Vive purchases come with complimentary copies of Google’s Tilt Brush, EverestVR, and Richie’s Plank Experience. In addition, HTC offers a one-month free trial to Viveport Subscription, where customers pay $6.99 a month for up to five titles to play. HTC also points out upcoming Vive exclusives, such as Fallout 4 VR and Doom VFR. In the background is natural compatibility with SteamVR, as Valve co-developed the Vive with HTC.

Currently, the Rift + Touch bundle is still available at its $399 summer sale price. However, the Rift + Touch bundle does require an additional $59 third sensor to achieve room-scale tracking, whereas the base Vive kit accomplishes this natively. In the same vein, the Vive price drop has not affected the separate $99 Deluxe Audio Strap. As noted last October, the Rift Touch controllers are more akin to “halves of gamepads”, as opposed to the Vive wands. Beyond our first looks with both the Vive and the Rift, both setups still emphasize different aspects of the VR experience despite offering similar capabilities.

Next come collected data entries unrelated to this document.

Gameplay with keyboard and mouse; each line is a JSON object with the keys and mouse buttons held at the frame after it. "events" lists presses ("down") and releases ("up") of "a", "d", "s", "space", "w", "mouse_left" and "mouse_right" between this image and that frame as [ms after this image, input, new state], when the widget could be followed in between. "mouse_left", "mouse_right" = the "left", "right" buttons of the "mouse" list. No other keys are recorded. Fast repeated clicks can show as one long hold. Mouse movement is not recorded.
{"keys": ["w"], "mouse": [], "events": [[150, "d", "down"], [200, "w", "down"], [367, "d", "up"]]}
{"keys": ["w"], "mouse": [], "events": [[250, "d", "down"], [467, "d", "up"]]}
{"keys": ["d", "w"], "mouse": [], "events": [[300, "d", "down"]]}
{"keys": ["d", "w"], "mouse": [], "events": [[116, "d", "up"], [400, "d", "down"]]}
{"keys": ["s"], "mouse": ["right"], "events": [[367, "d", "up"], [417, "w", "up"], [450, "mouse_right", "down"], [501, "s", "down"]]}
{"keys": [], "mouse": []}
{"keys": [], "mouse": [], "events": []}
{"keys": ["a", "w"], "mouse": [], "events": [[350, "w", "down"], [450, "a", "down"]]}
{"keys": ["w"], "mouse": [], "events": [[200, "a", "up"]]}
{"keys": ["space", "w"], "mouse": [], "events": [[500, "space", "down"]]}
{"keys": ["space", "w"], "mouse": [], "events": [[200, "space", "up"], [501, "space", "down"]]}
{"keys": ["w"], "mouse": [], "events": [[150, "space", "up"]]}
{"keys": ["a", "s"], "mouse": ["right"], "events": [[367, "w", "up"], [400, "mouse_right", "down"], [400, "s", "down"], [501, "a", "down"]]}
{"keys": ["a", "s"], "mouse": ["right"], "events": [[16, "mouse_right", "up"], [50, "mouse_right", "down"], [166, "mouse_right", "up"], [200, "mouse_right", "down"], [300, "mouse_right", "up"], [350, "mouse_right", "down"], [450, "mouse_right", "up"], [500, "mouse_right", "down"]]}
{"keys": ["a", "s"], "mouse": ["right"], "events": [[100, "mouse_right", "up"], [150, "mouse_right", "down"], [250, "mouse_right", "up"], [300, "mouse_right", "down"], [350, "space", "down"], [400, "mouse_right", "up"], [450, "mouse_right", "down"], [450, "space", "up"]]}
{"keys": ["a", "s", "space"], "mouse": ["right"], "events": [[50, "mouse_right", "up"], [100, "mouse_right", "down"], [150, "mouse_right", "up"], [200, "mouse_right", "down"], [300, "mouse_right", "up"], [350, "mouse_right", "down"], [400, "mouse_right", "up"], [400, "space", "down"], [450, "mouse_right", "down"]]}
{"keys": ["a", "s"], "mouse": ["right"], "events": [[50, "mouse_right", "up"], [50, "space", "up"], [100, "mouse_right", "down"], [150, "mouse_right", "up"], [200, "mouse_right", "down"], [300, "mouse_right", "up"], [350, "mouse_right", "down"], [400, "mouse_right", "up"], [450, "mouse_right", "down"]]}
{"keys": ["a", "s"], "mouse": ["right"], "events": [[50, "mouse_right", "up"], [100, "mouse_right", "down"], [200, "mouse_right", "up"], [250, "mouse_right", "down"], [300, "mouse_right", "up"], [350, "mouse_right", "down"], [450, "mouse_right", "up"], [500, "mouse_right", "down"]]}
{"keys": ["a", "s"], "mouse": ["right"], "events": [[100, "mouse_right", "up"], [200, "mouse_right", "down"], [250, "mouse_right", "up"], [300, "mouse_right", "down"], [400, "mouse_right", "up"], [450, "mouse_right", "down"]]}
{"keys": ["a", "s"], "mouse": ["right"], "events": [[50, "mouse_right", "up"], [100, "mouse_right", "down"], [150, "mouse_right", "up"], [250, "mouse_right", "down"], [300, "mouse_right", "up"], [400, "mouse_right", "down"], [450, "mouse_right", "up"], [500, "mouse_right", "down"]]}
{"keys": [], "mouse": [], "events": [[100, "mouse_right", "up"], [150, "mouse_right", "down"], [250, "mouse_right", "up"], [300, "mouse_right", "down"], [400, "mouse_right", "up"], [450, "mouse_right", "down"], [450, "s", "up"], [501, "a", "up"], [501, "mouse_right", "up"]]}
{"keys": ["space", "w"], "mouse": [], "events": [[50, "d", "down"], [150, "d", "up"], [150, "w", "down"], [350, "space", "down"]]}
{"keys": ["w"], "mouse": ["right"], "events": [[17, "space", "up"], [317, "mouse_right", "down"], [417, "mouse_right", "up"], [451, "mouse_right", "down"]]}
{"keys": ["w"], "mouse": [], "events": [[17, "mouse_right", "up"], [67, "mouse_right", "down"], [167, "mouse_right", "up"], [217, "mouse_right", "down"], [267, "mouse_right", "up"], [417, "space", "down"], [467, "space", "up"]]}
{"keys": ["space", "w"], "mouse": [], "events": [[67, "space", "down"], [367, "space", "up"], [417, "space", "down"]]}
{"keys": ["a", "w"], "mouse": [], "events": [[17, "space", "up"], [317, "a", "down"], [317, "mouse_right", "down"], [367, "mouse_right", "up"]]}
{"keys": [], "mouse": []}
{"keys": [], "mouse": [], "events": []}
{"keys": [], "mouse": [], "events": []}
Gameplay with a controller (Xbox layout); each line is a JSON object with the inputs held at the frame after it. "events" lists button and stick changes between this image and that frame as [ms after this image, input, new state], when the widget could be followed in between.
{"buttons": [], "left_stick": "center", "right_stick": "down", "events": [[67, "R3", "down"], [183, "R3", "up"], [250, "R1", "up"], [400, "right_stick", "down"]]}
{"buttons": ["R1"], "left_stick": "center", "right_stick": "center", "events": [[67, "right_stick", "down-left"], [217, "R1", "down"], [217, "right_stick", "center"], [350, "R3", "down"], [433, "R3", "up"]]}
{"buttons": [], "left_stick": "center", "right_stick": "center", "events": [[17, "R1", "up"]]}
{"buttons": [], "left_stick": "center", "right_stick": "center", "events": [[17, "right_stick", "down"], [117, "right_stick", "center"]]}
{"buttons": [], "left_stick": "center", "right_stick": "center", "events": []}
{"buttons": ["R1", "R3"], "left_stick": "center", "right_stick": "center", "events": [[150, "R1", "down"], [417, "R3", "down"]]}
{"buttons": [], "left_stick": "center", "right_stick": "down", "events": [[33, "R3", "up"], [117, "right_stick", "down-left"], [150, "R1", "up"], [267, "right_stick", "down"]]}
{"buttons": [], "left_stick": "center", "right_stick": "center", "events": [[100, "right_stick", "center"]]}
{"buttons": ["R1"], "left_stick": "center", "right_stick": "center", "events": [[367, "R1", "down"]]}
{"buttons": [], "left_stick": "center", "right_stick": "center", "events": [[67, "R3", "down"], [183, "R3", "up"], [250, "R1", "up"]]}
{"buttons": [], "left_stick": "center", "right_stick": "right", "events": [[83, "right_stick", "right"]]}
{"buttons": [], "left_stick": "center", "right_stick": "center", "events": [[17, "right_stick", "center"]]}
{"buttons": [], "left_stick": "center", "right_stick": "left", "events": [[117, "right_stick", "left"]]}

While HTC has lowered the Vive’s price to $599, the Vive remains in pole position with respect to high-end VR market share. A few months earlier, research firm SuperData outlined its expectation that the Vive would outsell the Rift by 200,000 units. Now, despite the recent Rift price cuts, SuperData observes that HTC is still shipping more Vive units, although the ‘Summer of Rift’ sale did make up some ground. In the near future, HTC has the Daydream standalone Vive and Vive Knuckles in the pipeline, with the China-only Vive Standalone already shipping.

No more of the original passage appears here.